§ Task requirements
Find the lines below that include the word "knee" and state how many there are, adding nothing.

(Records from a collection)
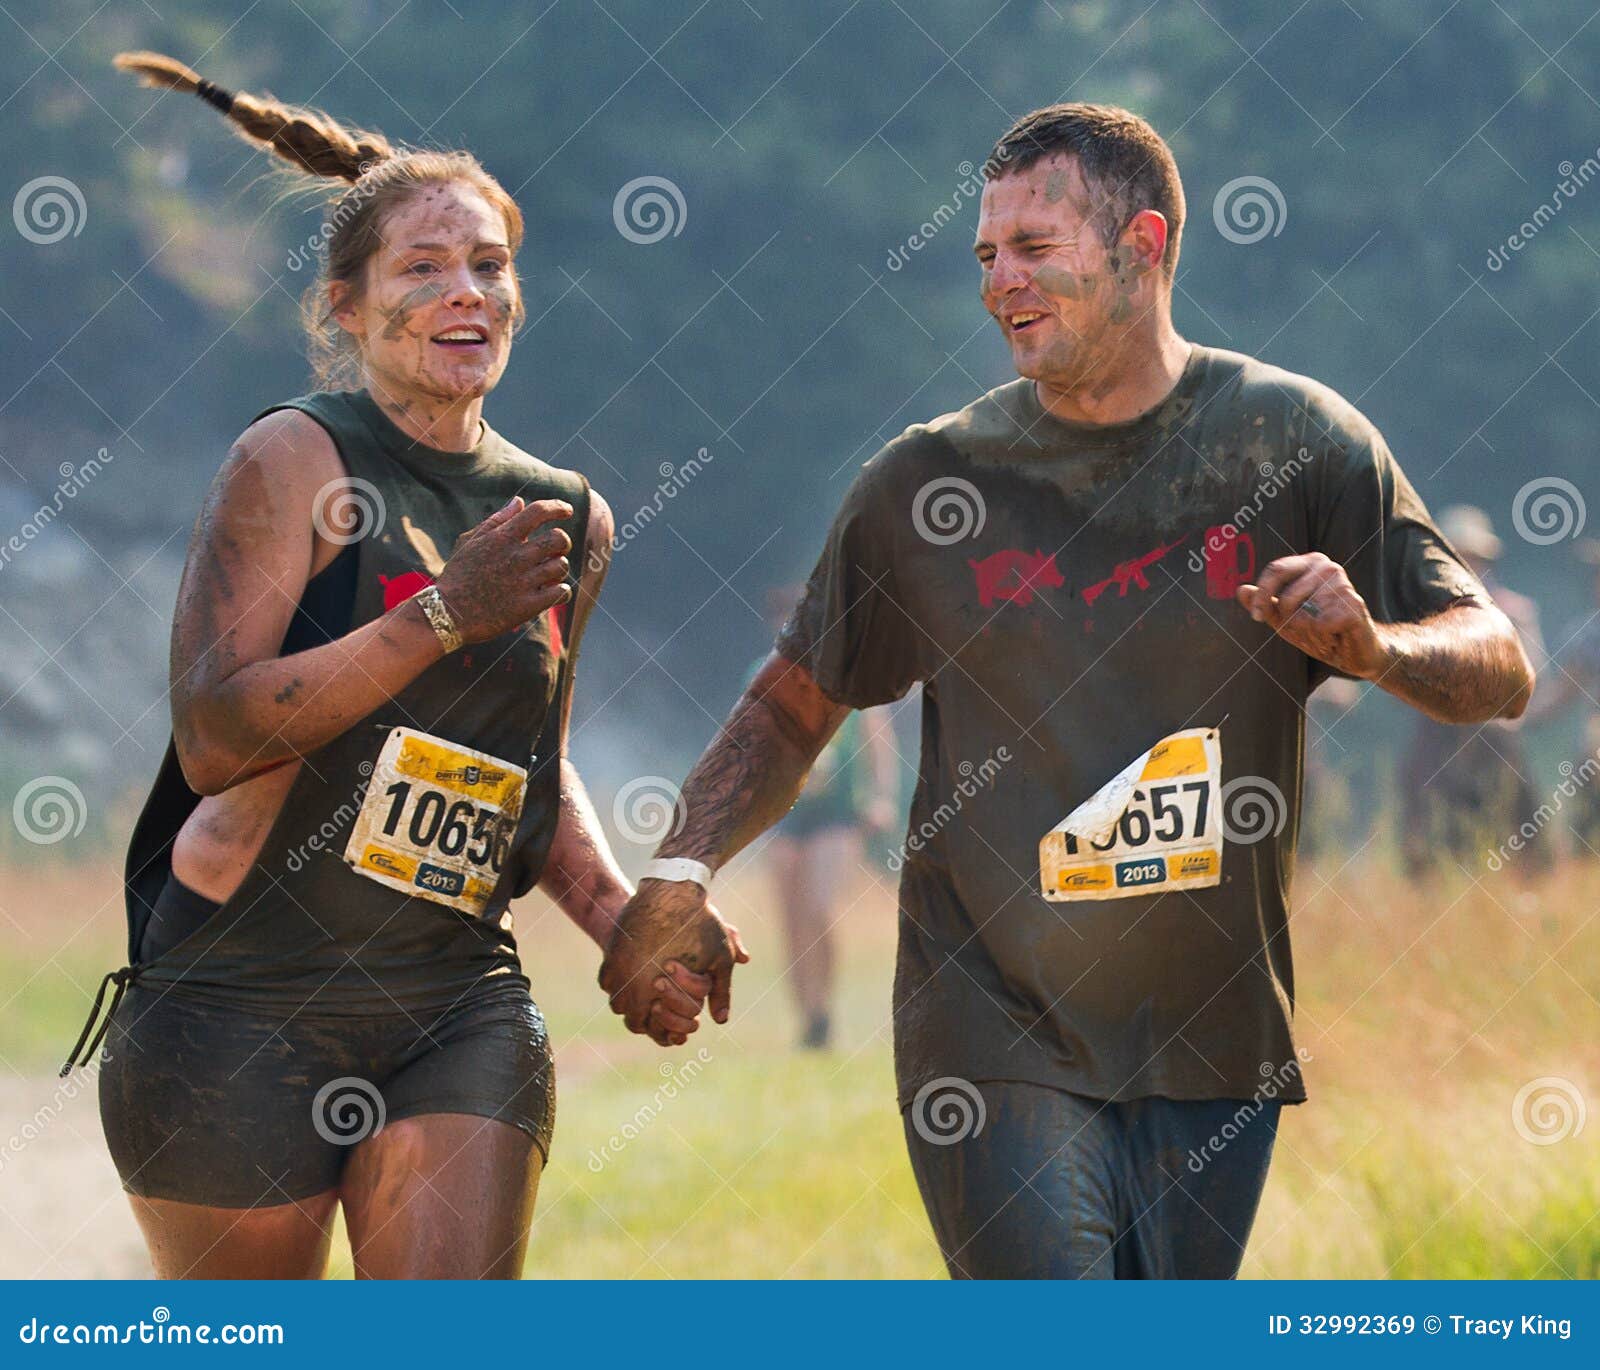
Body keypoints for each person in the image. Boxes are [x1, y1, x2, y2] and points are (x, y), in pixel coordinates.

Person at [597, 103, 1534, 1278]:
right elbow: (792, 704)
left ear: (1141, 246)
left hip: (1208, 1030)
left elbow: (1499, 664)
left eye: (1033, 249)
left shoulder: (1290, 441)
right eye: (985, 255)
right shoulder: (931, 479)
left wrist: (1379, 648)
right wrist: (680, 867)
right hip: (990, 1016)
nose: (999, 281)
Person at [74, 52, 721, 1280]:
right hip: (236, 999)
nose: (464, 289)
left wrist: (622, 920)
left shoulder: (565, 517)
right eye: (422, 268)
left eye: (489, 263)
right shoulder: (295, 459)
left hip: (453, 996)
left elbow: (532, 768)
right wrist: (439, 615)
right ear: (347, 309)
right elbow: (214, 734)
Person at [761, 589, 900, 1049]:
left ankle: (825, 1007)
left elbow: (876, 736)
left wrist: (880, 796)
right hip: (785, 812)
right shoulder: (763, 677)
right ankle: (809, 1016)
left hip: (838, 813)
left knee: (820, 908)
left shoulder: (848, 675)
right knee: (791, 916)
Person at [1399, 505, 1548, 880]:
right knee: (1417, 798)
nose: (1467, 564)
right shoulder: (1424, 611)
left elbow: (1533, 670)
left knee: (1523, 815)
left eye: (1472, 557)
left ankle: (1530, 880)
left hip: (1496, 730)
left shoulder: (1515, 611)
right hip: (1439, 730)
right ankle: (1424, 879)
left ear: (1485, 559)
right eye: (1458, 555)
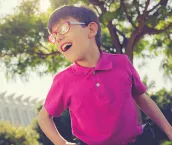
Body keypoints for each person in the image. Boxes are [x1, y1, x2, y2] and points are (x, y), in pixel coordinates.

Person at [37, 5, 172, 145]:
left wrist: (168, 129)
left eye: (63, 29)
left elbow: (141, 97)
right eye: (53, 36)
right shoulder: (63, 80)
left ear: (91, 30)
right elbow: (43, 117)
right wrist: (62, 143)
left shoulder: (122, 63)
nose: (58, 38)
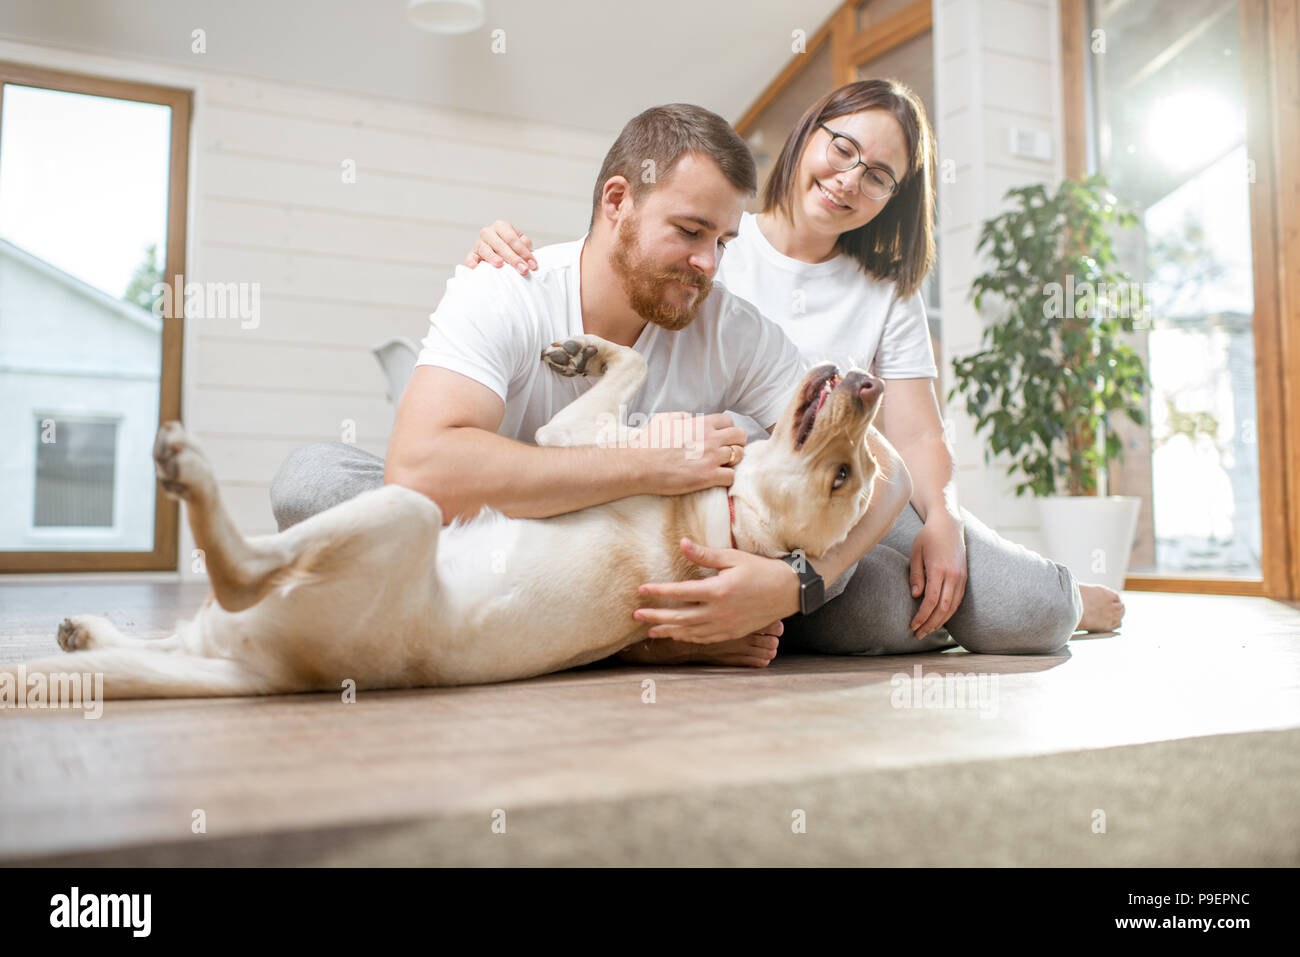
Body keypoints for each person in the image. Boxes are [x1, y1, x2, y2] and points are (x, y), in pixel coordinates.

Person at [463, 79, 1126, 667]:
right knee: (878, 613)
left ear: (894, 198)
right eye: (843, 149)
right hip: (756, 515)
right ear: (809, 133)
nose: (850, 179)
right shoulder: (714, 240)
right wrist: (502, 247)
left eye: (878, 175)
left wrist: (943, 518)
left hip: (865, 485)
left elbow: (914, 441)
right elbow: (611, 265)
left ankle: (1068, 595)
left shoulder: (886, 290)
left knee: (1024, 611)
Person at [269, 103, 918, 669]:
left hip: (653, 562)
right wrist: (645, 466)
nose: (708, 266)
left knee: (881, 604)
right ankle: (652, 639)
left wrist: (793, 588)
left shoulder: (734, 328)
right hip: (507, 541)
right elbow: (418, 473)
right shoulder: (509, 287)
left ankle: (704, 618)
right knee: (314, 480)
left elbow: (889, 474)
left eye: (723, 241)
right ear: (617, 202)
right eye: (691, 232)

§ The answer
8